Inactivation of calcium-activated chloride conductance in Xenopus oocytes: roles of calcium and protein kinase C.

Inactivation of Ca2(+)-induced Cl- currents was studied in Xenopus oocytes using the two-electrode voltage-clamp technique. In oocytes permeabilized to Ca2+ by treatment with the ionophore A23187, Ca2+ influx caused by the addition of 2.5-5 mM Ca2+ to the extracellular solution elicited Cl- currents consisting of two components: a fast, transient one (Ifast) and a slow one (Islow). In response to a subsequent application of the same dose of Ca2+, Ifast and Islow were reduced (inactivation phenomenon). The inactivation did not depend on the direction of current flow, but did depend on the duration of the first exposure to Ca2+. The extent of inactivation of Ifast was more significant than that to Islow. Both Ifast and Islow fully recovered from inactivation in less than 30 min. Intracellular injections of 100-400 pmol CaCl2 evoked large inward currents but did not reduce the amplitude of currents evoked by Ca2+ influx.
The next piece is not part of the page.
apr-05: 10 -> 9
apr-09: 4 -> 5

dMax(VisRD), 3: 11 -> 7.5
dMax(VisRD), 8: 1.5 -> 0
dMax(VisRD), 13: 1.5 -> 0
The activator of protein kinase C, beta-phorbol dibutyrate, caused full inhibition of Ifast without any change in Islow. H-7 (1,5-isoquinolinesulfonyl-1,2 methylpiperazine), an inhibitor of protein kinases, strongly reduced the extent of inactivation. Our results suggest that elevation of intracellular Ca2+ by Ca2+ influx through the plasma membrane causes inactivation of the Ca2(+)-dependent Cl- conductance via activation of a Ca2(+)-dependent protein kinase, possibly protein kinase C, whereas Ca2+ arriving at the membrane from inside the cell does not initiate the processes leading to inactivation.